Agé de 23 ans, l'ancien espoir de Manchester United, aujourd'hui à l'Utrecht, est aussi le premier joueur formé à Carrington à représenter l'Irak en phase finale. Mais c'est son héritage paternel qui suscite l'émotion des 240 millions de Pakistanais, dont l'équipe nationale n'a jamais réussi à se qualifier pour la compétition reine. Avec une seule victoire en éliminatoires et un modeste 198e rang au classement FIFA, le Pakistan reste l'un des pays les plus en retrait du football mondial.
Un joueur fier de ses racines multiples
Né et élevé à Manchester, Zidane Iqbal est le fruit de deux cultures : son père est pakistanais, sa mère irakienne. Interrogé par la BBC, il confie avoir été "surpris" en découvrant le caractère unique de sa situation : "Je ne le savais pas moi-même. J'ai vu un compte sur les réseaux sociaux qui le disait, et je l'ai envoyé à mon père immédiatement. Nous étions tous les deux étonnés."
Son respect pour ses deux origines est visible jusque dans ses crampons : il arbore le drapeau irakien sur la chaussure gauche et le drapeau pakistanais sur la droite. "Quand on me demande à quel pays je me sens le plus lié, je ne peux pas répondre.

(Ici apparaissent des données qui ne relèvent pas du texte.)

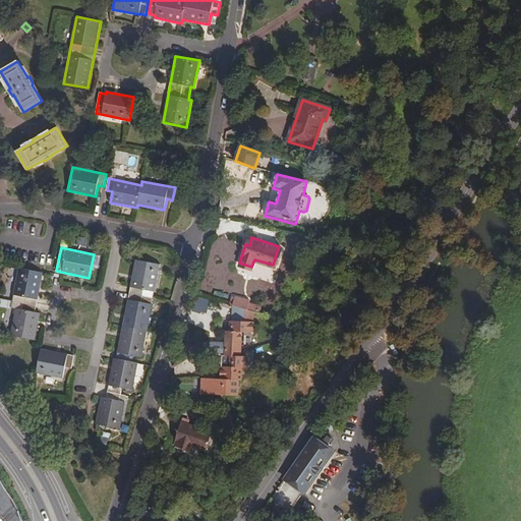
[(97,424),(120,429),(126,396),(121,394),(122,388),(132,390),(137,363),(130,362),(131,356),(141,357),(153,298),(142,296),(143,289),(155,292),(160,265),(135,259),(117,359),(114,359),(107,399),(102,397),(97,424)]
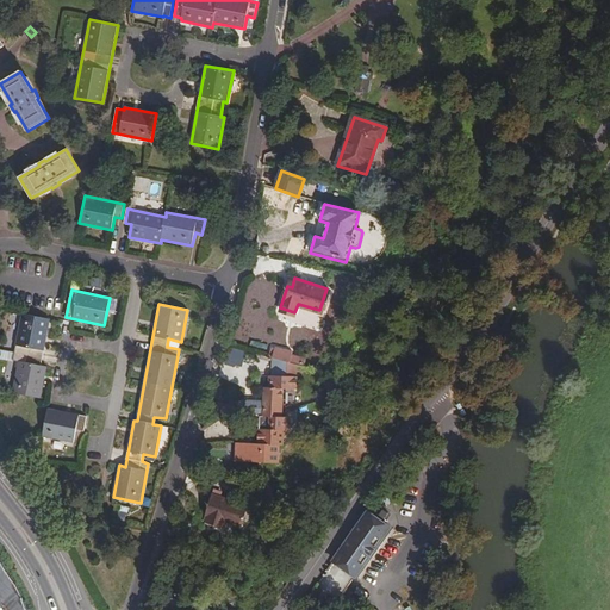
[(50,319),(22,313),(17,346),(29,348),(26,362),(19,361),(13,392),(41,398),(47,367),(41,366),(50,319)]
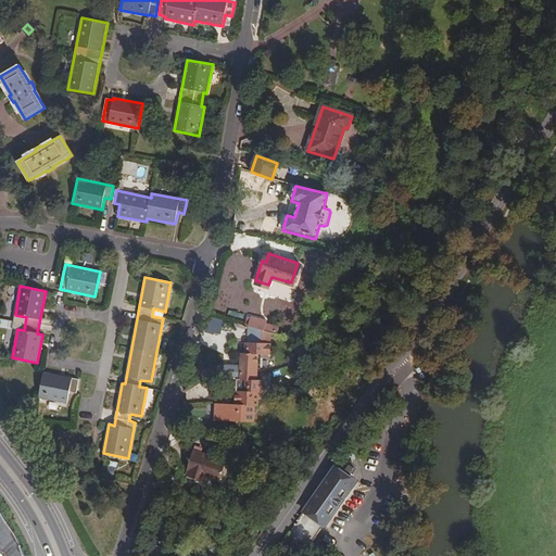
[(223,351),(230,321),(210,317),(203,346),(223,351)]
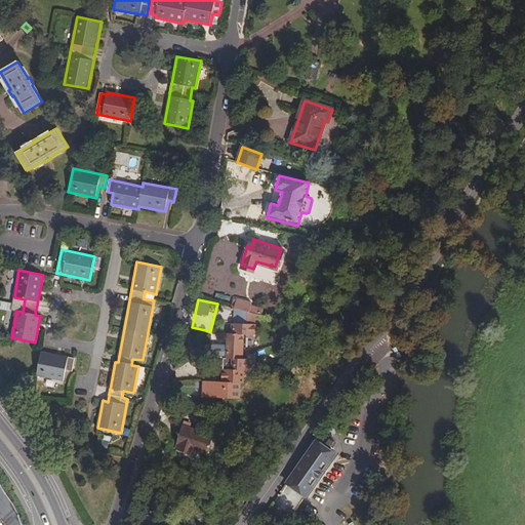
[(255,316),(238,311),(236,327),(254,329),(255,316)]
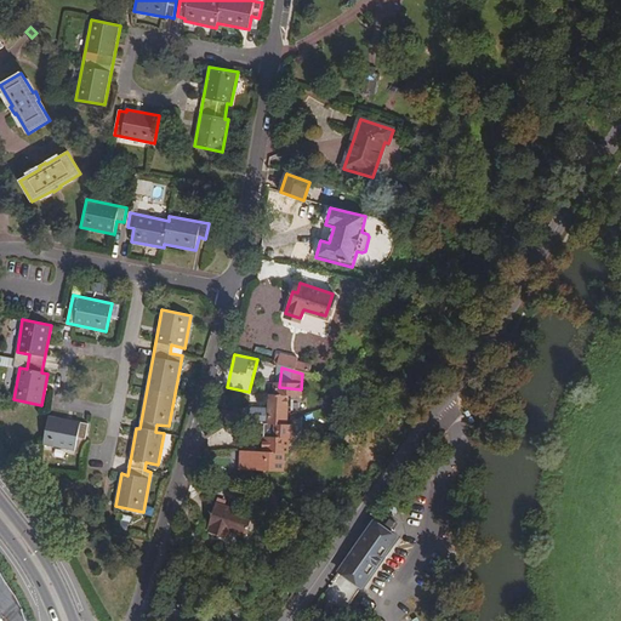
[(274,411),(271,410),(268,428),(275,428),(274,442),(263,440),(262,456),(243,454),(240,472),(281,477),(283,460),(286,460),(289,443),(292,444),(294,431),(288,429),(290,400),(305,403),(306,389),(301,389),(279,387),(278,387),(277,398),(275,398),(274,411)]
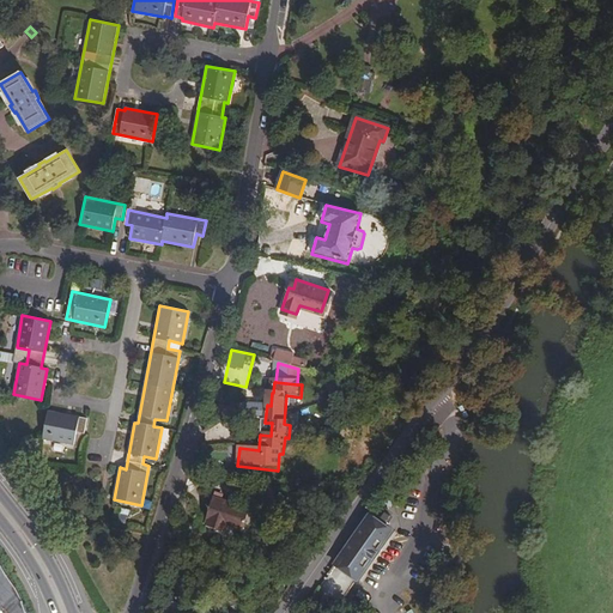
[(42,438),(74,445),(77,432),(84,434),(86,418),(48,411),(42,438)]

Ils sont égaux pour moi", explique-t-il dans un entretien accordé à Sky Sports.
Le chemin semé d'embûches vers le Mondial
L'Irak n'avait plus participé à une Coupe du monde depuis 1986. Pour briser cette malédiction de quarante ans, les Lions de Mésopotamie ont dû passer par les barrages, avec un match décisif contre la Bolivie au Mexique. Blessé et de retour de longue date, Iqbal est resté sur le banc, mais a vécu l'exploit en spectateur impuissant mais enthousiaste, coiffé d'un sombrero après la victoire.
Avant cela, il avait marqué un but crucial contre l'Indonésie lors des éliminatoires, un moment qu'il décrit comme "surréaliste". Depuis, le joueur formé à Manchester United se prépare intensément, multipliant les séances individuelles à Manchester pendant ses jours de congé, afin d'aborder le tournoi à 100 % de ses capacités.

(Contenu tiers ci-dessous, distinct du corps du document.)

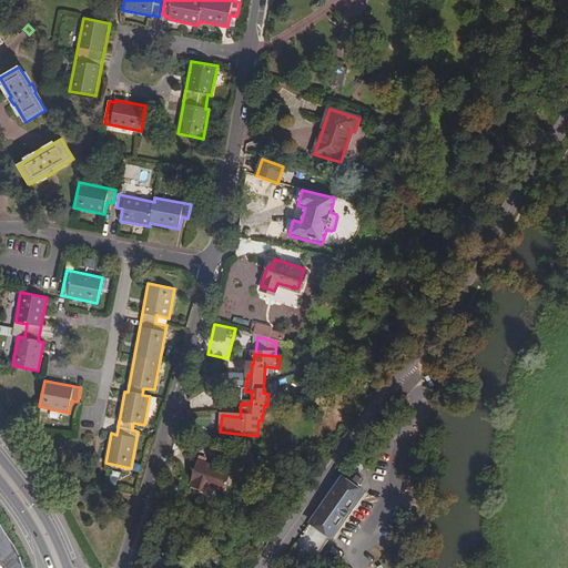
[(365,467),(377,449),(368,443),(345,475),(296,546),(316,560),(366,489),(354,480),(356,478),(361,482),(365,476),(359,473),(364,466),(365,467)]
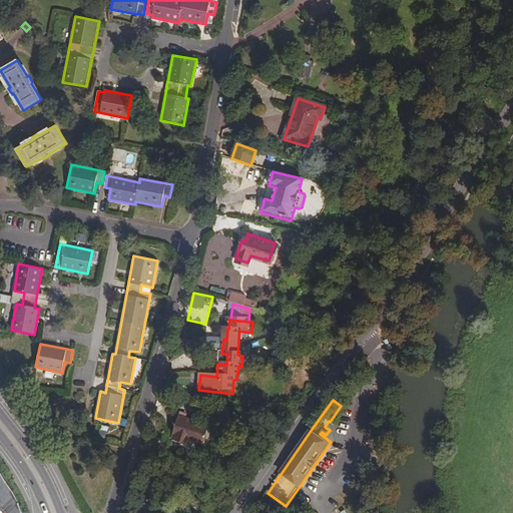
[(174,439),(188,443),(190,438),(193,439),(206,444),(212,427),(179,416),(173,432),(176,433),(174,439)]
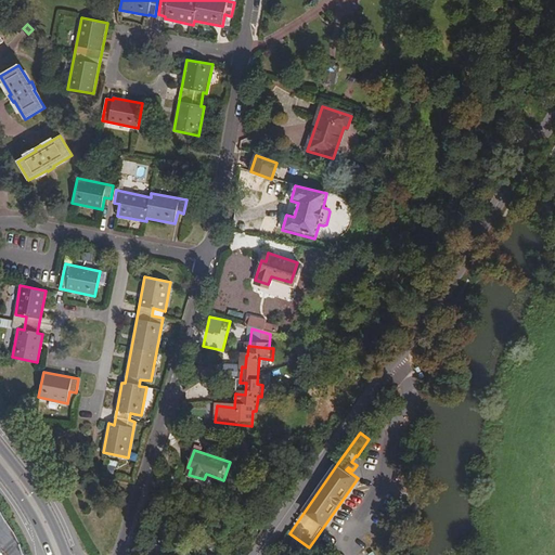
[(0,540),(14,554),(33,554),(31,551),(21,529),(0,493),(0,540)]
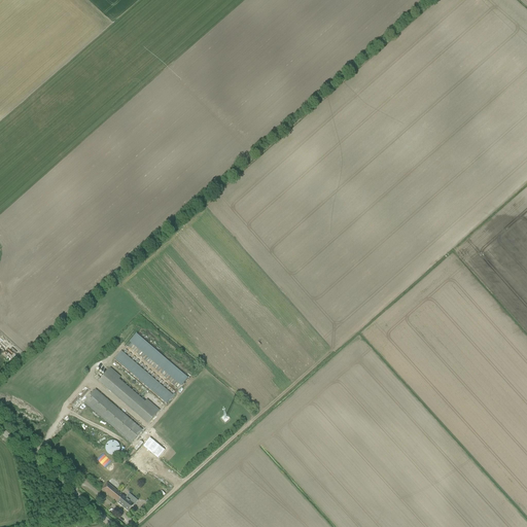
[(131,342),(181,386),(187,378),(137,335),(131,342)]
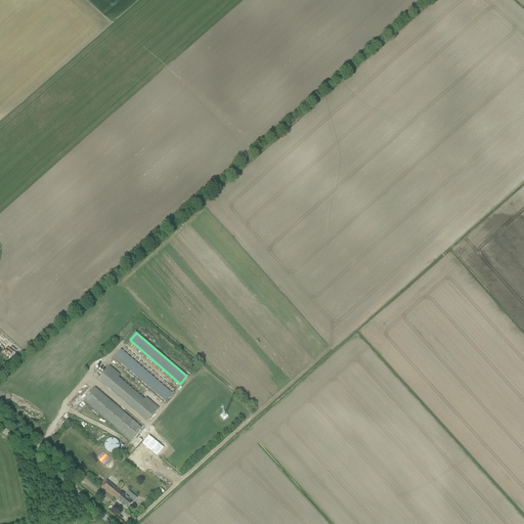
[(115,358),(165,401),(171,394),(121,351),(115,358)]
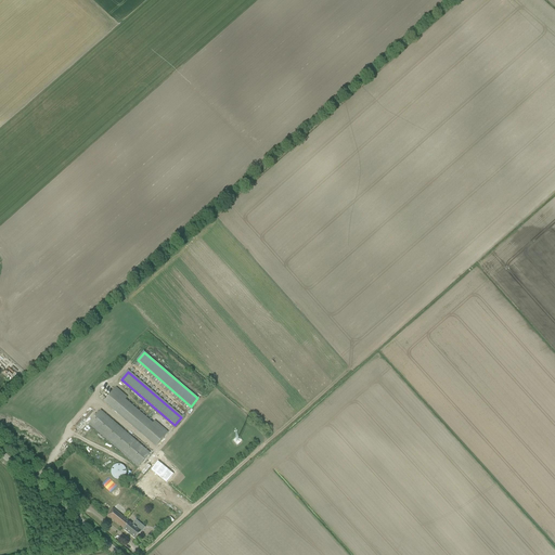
[(126,400),(127,398),(115,388),(104,401),(156,447),(168,434),(154,422),(153,423),(126,400)]
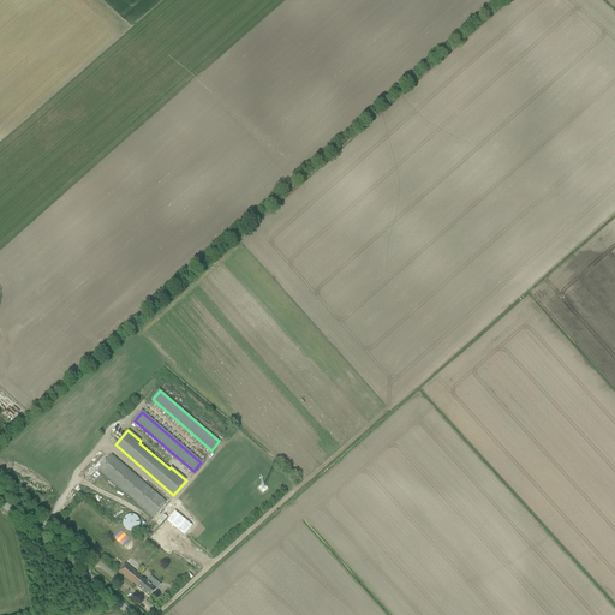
[(99,469),(154,517),(166,503),(111,457),(99,469)]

Une inspiration pour des générations
"J'espère inspirer des enfants, quel que soit leur milieu", déclare Iqbal. Son parcours résonne particulièrement dans les communautés sud-asiatiques du Royaume-Uni, où le football reste parfois un rêve lointain. Il est le premier joueur d'origine britannique sud-asiatique à avoir évolué en Premier League avec Manchester United, et désormais le premier à fouler la scène mondiale.
Son histoire dépasse le simple cadre sportif : elle incarne la possibilité, pour des milliers de jeunes issus de l'immigration, de représenter fièrement leurs racines multiples sur le plus grand terrain du monde.

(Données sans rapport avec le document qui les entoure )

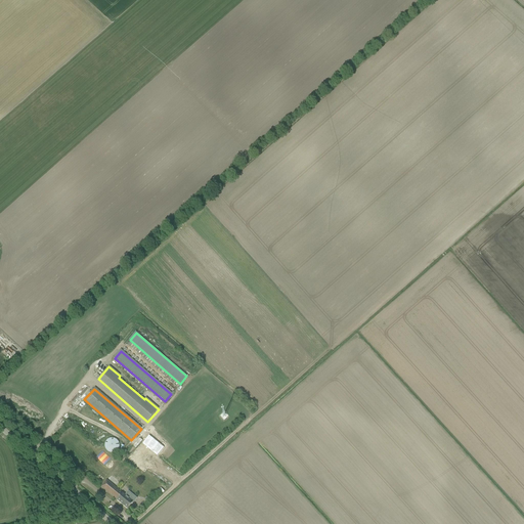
[(162,446),(147,434),(127,459),(142,471),(162,446)]
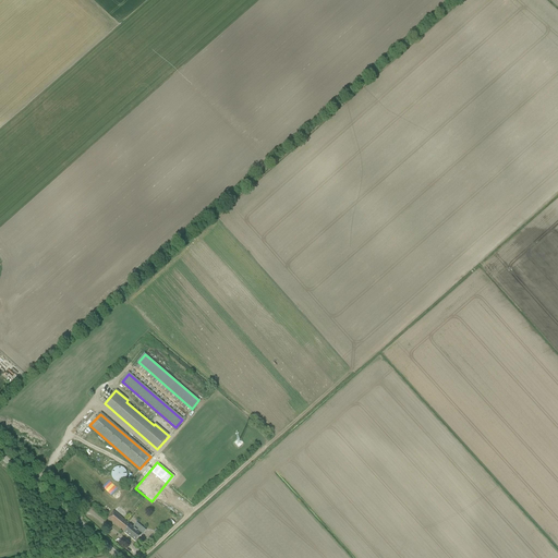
[(111,474),(111,475),(111,476),(112,477),(112,478),(112,480),(113,480),(113,481),(114,481),(116,482),(117,482),(118,483),(119,483),(120,483),(121,483),(121,482),(122,482),(123,482),(123,481),(124,481),(125,480),(126,478),(126,477),(126,476),(126,475),(128,474),(126,474),(126,473),(126,472),(126,471),(125,470),(124,469),(123,469),(123,468),(122,468),(121,468),(121,466),(120,466),(119,466),(118,466),(117,468),(116,468),(114,469),(113,469),(113,470),(112,470),(112,471),(112,472),(111,473),(111,474)]
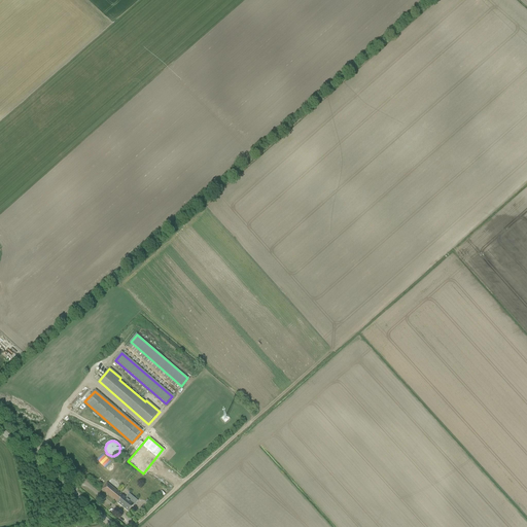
[(98,460),(104,466),(110,461),(106,456),(103,459),(102,457),(98,460)]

Un rendez-vous avec l'histoire
Si l'Irak réussit à sortir de sa poule, Iqbal pourrait offrir au Pakistan une raison supplémentaire de supporter une équipe qui n'est pas la sienne. En attendant, chaque minute de jeu de Zidane Iqbal sera un pas de plus dans l'histoire. Un pas que les supporters pakistanais, privés de Mondial depuis toujours, suivront avec une ferveur particulière.
"Je le fais avec beaucoup de fierté", conclut-il, les deux drapeaux aux pieds.